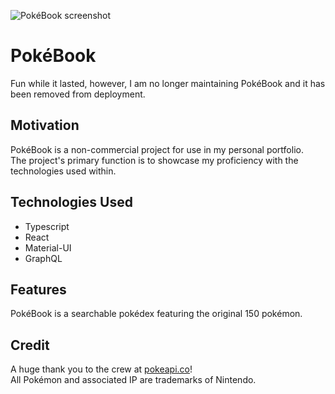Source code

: ![PokéBook screenshot](https://i.imgur.com/Ng1JfIh.png)

# PokéBook

Fun while it lasted, however, I am no longer maintaining PokéBook and it has been removed from deployment.

## Motivation

PokéBook is a non-commercial project for use in my personal portfolio.\
The project's primary function is to showcase my proficiency with the technologies used within.

## Technologies Used

* Typescript
* React
* Material-UI
* GraphQL

## Features

PokéBook is a searchable pokédex featuring the original 150 pokémon.

## Credit

A huge thank you to the crew at [pokeapi.co](https://pokeapi.co/)!\
All Pokémon and associated IP are trademarks of Nintendo.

WRITTEN TASK –
Only the lines from the one holding "## Motivation" through the end of the listing should be given again, exactly and with both ends included.

RESPONSE AREA –
## Motivation

PokéBook is a non-commercial project for use in my personal portfolio.\
The project's primary function is to showcase my proficiency with the technologies used within.

## Technologies Used

* Typescript
* React
* Material-UI
* GraphQL

## Features

PokéBook is a searchable pokédex featuring the original 150 pokémon.

## Credit

A huge thank you to the crew at [pokeapi.co](https://pokeapi.co/)!\
All Pokémon and associated IP are trademarks of Nintendo.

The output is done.